Task directions:
Copy exactly the lines from the first line of the records below through the line containing "对访问I/O设备的用户的权限", including both, and nothing else.

Start of Material provided

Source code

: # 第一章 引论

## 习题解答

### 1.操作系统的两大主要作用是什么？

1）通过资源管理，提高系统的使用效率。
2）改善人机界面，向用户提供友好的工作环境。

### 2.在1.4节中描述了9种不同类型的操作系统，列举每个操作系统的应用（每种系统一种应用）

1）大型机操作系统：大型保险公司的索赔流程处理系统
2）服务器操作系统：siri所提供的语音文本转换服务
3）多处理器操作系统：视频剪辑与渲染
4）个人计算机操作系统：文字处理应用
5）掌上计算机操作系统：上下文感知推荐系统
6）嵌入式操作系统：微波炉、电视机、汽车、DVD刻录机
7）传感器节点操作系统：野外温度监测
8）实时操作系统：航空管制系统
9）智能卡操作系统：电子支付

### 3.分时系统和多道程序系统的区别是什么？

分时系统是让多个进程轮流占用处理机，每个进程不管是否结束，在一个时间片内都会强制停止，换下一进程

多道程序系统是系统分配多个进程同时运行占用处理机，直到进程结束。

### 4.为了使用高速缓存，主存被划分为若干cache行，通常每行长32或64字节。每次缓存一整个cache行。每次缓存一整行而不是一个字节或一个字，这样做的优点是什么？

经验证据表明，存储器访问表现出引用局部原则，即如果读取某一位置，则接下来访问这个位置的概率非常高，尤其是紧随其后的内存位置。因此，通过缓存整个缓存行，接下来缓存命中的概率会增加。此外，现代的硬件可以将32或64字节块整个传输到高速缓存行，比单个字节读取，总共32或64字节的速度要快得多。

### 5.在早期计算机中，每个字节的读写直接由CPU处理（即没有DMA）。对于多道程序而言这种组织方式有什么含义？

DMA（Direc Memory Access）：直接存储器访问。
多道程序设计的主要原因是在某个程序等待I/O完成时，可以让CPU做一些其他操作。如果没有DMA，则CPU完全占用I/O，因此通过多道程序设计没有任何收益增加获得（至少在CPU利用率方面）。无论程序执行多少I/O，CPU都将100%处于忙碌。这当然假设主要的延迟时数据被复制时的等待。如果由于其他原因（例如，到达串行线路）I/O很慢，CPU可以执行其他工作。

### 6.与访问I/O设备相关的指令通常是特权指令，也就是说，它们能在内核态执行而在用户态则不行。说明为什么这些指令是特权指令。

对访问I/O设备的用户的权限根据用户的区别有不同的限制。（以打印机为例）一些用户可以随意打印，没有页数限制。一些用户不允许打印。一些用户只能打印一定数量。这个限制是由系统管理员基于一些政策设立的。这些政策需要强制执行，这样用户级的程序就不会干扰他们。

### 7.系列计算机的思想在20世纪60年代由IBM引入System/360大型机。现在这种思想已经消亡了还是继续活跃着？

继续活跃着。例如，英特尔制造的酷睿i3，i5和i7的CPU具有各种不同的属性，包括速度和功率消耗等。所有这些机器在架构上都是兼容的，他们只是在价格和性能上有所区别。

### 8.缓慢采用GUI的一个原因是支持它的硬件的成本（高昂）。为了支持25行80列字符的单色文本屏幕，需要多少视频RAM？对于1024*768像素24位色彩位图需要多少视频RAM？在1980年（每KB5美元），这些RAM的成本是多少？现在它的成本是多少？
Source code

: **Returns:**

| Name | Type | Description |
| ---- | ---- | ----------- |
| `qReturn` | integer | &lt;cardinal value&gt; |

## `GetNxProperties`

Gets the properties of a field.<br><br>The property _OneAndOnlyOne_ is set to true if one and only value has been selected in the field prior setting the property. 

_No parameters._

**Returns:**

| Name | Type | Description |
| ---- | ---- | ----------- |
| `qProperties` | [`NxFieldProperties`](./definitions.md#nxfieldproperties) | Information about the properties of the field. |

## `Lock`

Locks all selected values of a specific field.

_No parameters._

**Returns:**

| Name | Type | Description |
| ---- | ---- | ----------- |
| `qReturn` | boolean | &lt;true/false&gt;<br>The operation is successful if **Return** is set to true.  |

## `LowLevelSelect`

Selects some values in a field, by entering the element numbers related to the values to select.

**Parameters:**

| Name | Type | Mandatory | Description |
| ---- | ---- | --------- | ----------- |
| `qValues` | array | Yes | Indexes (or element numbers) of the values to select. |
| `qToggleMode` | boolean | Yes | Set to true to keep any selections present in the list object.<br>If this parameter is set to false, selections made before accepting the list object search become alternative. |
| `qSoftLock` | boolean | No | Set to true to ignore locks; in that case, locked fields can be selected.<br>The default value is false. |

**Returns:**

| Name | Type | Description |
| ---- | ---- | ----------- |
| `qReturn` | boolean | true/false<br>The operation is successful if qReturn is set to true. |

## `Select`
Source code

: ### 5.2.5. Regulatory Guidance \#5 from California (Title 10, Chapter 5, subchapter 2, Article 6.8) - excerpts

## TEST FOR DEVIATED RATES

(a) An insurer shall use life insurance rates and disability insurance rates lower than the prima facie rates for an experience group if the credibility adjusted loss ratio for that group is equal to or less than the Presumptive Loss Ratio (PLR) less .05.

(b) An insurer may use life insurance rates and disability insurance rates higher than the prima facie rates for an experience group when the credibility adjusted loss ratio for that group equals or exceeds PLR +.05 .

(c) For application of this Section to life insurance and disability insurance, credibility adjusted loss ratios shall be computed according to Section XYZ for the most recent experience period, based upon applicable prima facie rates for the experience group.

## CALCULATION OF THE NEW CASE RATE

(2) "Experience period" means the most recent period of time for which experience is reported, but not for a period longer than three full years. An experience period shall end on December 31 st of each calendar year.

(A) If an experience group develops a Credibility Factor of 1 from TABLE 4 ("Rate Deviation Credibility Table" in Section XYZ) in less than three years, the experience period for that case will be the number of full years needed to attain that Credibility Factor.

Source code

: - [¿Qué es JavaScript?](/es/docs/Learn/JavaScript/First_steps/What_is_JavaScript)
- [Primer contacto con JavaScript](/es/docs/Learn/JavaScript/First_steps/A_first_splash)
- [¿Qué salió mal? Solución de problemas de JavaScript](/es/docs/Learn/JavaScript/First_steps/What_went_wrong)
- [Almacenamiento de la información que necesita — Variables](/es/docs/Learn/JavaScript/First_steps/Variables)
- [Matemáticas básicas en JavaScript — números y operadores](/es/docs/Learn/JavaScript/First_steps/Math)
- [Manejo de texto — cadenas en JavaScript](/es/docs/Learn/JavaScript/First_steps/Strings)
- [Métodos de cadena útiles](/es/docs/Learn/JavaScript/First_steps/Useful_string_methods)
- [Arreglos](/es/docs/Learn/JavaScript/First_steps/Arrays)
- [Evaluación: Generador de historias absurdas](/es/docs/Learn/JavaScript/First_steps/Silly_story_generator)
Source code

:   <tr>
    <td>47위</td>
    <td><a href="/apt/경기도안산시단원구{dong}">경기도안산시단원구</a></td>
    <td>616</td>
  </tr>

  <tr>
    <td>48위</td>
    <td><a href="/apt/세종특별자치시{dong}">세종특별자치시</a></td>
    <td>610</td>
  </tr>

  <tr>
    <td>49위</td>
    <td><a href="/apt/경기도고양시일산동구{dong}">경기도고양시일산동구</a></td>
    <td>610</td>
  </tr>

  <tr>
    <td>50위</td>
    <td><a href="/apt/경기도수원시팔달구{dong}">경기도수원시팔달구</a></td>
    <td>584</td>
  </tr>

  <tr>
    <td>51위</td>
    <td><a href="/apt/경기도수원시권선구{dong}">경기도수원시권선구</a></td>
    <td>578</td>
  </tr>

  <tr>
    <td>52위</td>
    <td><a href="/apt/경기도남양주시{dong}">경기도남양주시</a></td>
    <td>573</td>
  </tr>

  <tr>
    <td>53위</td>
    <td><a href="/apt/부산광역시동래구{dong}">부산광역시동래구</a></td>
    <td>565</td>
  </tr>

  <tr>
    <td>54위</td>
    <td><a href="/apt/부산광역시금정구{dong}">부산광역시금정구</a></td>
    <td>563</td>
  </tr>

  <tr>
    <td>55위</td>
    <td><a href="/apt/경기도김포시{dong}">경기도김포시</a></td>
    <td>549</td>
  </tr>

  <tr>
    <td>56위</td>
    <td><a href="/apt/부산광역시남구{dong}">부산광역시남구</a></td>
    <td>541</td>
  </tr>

End of Material provided

Result below:
Source code

: # 第一章 引论

## 习题解答

### 1.操作系统的两大主要作用是什么？

1）通过资源管理，提高系统的使用效率。
2）改善人机界面，向用户提供友好的工作环境。

### 2.在1.4节中描述了9种不同类型的操作系统，列举每个操作系统的应用（每种系统一种应用）

1）大型机操作系统：大型保险公司的索赔流程处理系统
2）服务器操作系统：siri所提供的语音文本转换服务
3）多处理器操作系统：视频剪辑与渲染
4）个人计算机操作系统：文字处理应用
5）掌上计算机操作系统：上下文感知推荐系统
6）嵌入式操作系统：微波炉、电视机、汽车、DVD刻录机
7）传感器节点操作系统：野外温度监测
8）实时操作系统：航空管制系统
9）智能卡操作系统：电子支付

### 3.分时系统和多道程序系统的区别是什么？

分时系统是让多个进程轮流占用处理机，每个进程不管是否结束，在一个时间片内都会强制停止，换下一进程

多道程序系统是系统分配多个进程同时运行占用处理机，直到进程结束。

### 4.为了使用高速缓存，主存被划分为若干cache行，通常每行长32或64字节。每次缓存一整个cache行。每次缓存一整行而不是一个字节或一个字，这样做的优点是什么？

经验证据表明，存储器访问表现出引用局部原则，即如果读取某一位置，则接下来访问这个位置的概率非常高，尤其是紧随其后的内存位置。因此，通过缓存整个缓存行，接下来缓存命中的概率会增加。此外，现代的硬件可以将32或64字节块整个传输到高速缓存行，比单个字节读取，总共32或64字节的速度要快得多。

### 5.在早期计算机中，每个字节的读写直接由CPU处理（即没有DMA）。对于多道程序而言这种组织方式有什么含义？

DMA（Direc Memory Access）：直接存储器访问。
多道程序设计的主要原因是在某个程序等待I/O完成时，可以让CPU做一些其他操作。如果没有DMA，则CPU完全占用I/O，因此通过多道程序设计没有任何收益增加获得（至少在CPU利用率方面）。无论程序执行多少I/O，CPU都将100%处于忙碌。这当然假设主要的延迟时数据被复制时的等待。如果由于其他原因（例如，到达串行线路）I/O很慢，CPU可以执行其他工作。

### 6.与访问I/O设备相关的指令通常是特权指令，也就是说，它们能在内核态执行而在用户态则不行。说明为什么这些指令是特权指令。

对访问I/O设备的用户的权限根据用户的区别有不同的限制。（以打印机为例）一些用户可以随意打印，没有页数限制。一些用户不允许打印。一些用户只能打印一定数量。这个限制是由系统管理员基于一些政策设立的。这些政策需要强制执行，这样用户级的程序就不会干扰他们。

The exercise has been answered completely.